In a matter of minutes, Ron DeFeo Jr. slaughtered his entire family as they slept, his mother, father, two sisters, and two brothers. After suggesting they were victims of a mob hit, DeFeo, the 23-year-old lone survivor of the family, was offered police protection.

Laura DiDio, an Amityville historian, said, "His alibi kept changing very quickly but when detectives finally broke him, he said it all happened so fast he couldn't stop."

That prompted the late demonologist Lorraine Warren to claim, "Ron DeFeo was demonically influenced in committing that horrible crime."

Years back, I interviewed DeFeo's defense attorney and asked, "Was Ronnie possessed?"

"No, he was insane," was the response I got.

The jury never bought the insanity defense and he was found guilty and sentenced to six consecutive 25 life terms. He died in prison three years ago.

A year after the murders, George and Kathy Lutz bought the beautiful colonial house and moved in with their children. 28 days later, they fled in horror.

"What drove them out was a culmination of events that had happened over the past month," DiDio recalled. "Green slime, black tar out of the faucets and sinks. They had changes in personality."
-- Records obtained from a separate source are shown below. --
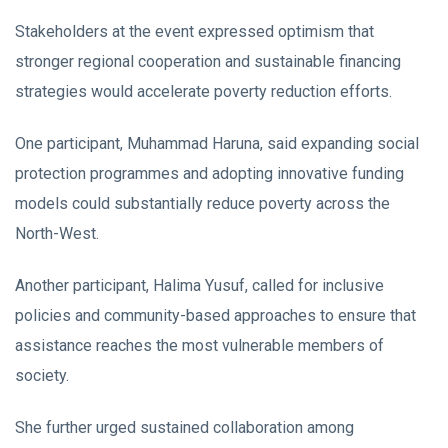
Stakeholders at the event expressed optimism that
stronger regional cooperation and sustainable financing
strategies would accelerate poverty reduction efforts.
One participant, Muhammad Haruna, said expanding social
protection programmes and adopting innovative funding
models could substantially reduce poverty across the
North-West.
Another participant, Halima Yusuf, called for inclusive
policies and community-based approaches to ensure that
assistance reaches the most vulnerable members of
society.
She further urged sustained collaboration among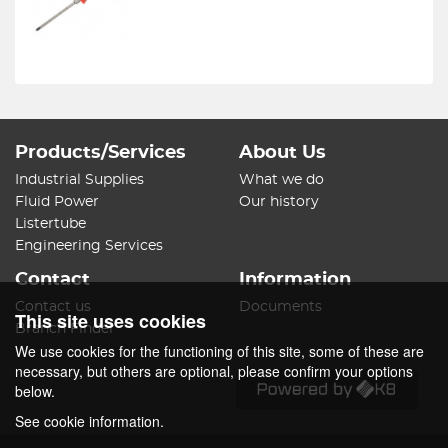
Products/Services
About Us
Industrial Supplies
What we do
Fluid Power
Our history
Listertube
Engineering Services
Contact
Information
Contact us
Documents
This site uses cookies
Branch Finder
We use cookies for the functioning of this site, some of these are
necessary, but others are optional, please confirm your options
below.
See cookie information.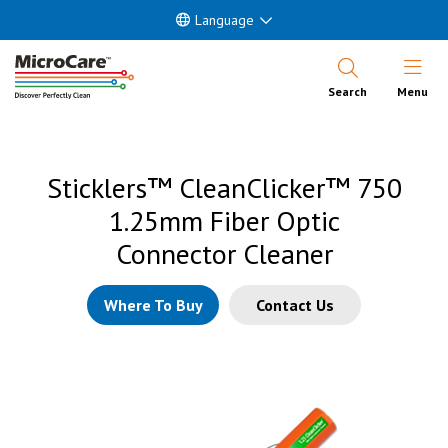
Language
Open Nav
Search
Menu
Sticklers™ CleanClicker™ 750
1.25mm Fiber Optic
Connector Cleaner
Where To Buy
Contact Us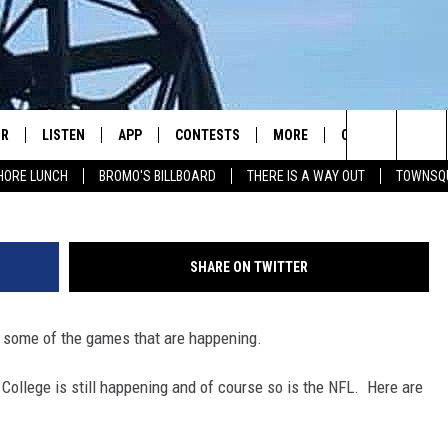
ALL STUFF
IR
LISTEN
APP
CONTESTS
MORE
CONTACT US
gettyimages-Mic
Search
HORE LUNCH
BROMO'S BILLBOARD
THERE IS A WAY OUT
TOWNSQ
DJS
LISTEN LIVE
DOWNLOAD IOS
CONTEST RULES
JOBS
HELP & CONTACT 
The
WS
MOBILE
DOWNLOAD ANDROID
SEIZE THE DEAL
HOW TO ADVERTI
FREE BEER & HOT WINGS
Site
SHARE ON TWITTER
ALEXA
TOWNSQUARE INT
BROMO
f some of the games that are happening.
GOOGLE HOME
SEND FEEDBACK
JEN AUSTIN
College is still happening and of course so is the NFL. Here are
RECENTLY PLAYED
ONLINE LISTENIN
DOC HOLLIDAY
ON DEMAND
CHRIS SEDENKA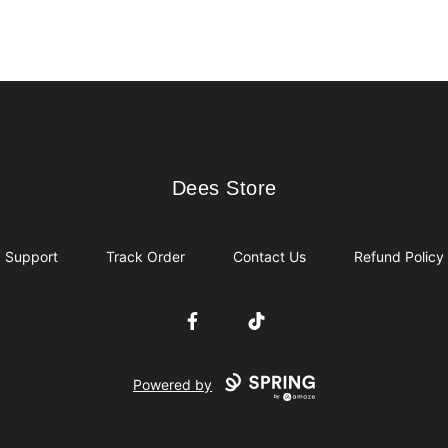
Dees Store
Dees Store
Support
Track Order
Contact Us
Refund Policy
Facebook
TikTok
Powered by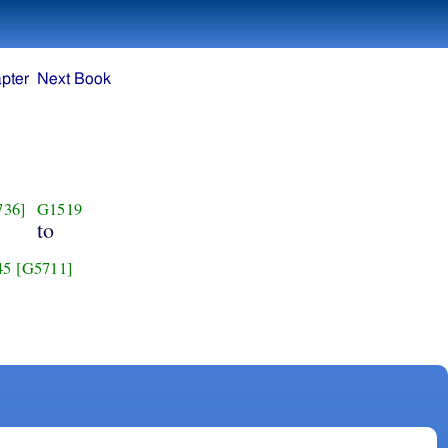
pter
Next Book
736]
G1519
to
45
[G5711]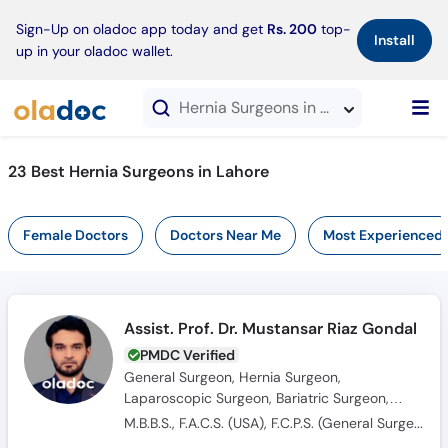
×
Sign-Up on oladoc app today and get
Rs. 200
top-
Install
up in your oladoc wallet.
Hernia Surgeons in Lahore
23 Best Hernia Surgeons in Lahore
Female Doctors
Doctors Near Me
Most Experienced
Assist. Prof. Dr. Mustansar Riaz Gondal
PMDC Verified
General Surgeon, Hernia Surgeon,
Laparoscopic Surgeon, Bariatric Surgeon,
Colorectal Surgeon
M.B.B.S., F.A.C.S. (USA), F.C.P.S. (General Surgery)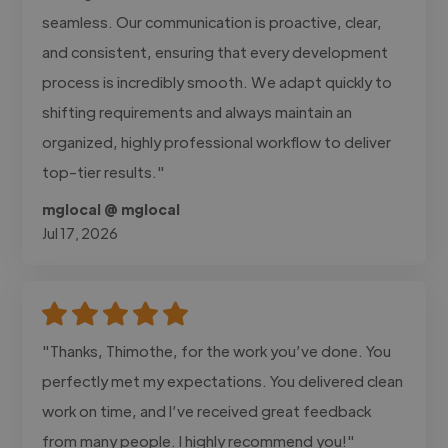
seamless. Our communication is proactive, clear,
and consistent, ensuring that every development
process is incredibly smooth. We adapt quickly to
shifting requirements and always maintain an
organized, highly professional workflow to deliver
top-tier results."
mglocal @ mglocal
Jul 17, 2026
"Thanks, Thimothe, for the work you’ve done. You
perfectly met my expectations. You delivered clean
work on time, and I’ve received great feedback
from many people. I highly recommend you!"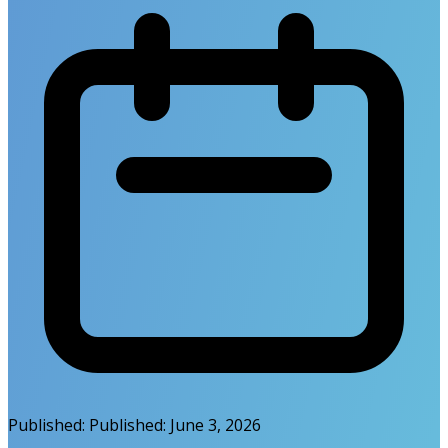
Published:
Published:
June 3, 2026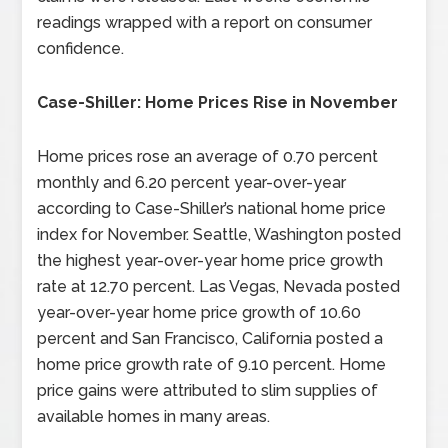
readings wrapped with a report on consumer
confidence.
Case-Shiller: Home Prices Rise in November
Home prices rose an average of 0.70 percent
monthly and 6.20 percent year-over-year
according to Case-Shiller’s national home price
index for November. Seattle, Washington posted
the highest year-over-year home price growth
rate at 12.70 percent. Las Vegas, Nevada posted
year-over-year home price growth of 10.60
percent and San Francisco, California posted a
home price growth rate of 9.10 percent. Home
price gains were attributed to slim supplies of
available homes in many areas.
Their tale inspired Jay Anson's book The Amityville Horror. Then the movie, another movie, and another book. The story never ends.

DiDio understands, "People just love a good ghost story."

Is the Amityville story a horror or a hoax?

According to Defeo’s lawyer, the story was concocted with the Lutzs over dinner and wine. “About three bottles of wine," he said, adding, "Each bottle made it a better story.”

In 1979, I got to spend a night in that house in Amityville accompanied by demonologists, clairvoyants, and psychics.

At 3:15 a.m. Lorraine Warren and I sat in a dark candlelit room that supposedly had the strongest demonic presence. I felt nothing unusual, but she proclaimed it was the “closest to hell she ever wants to get.”

In one of his letters to me from prison, Defeo declared the Amityville story was a hoax and all about money and said he was angry he was cut out of the lucrative book and movie deal.

Over the past five decades, multiple families have lived in the beautiful colonial house on Ocean Avenue. None has reported any occult happenings. But believers still flock there each year to see that house and its story that has become a cottage industry… a ghost story that will endure for generations to come.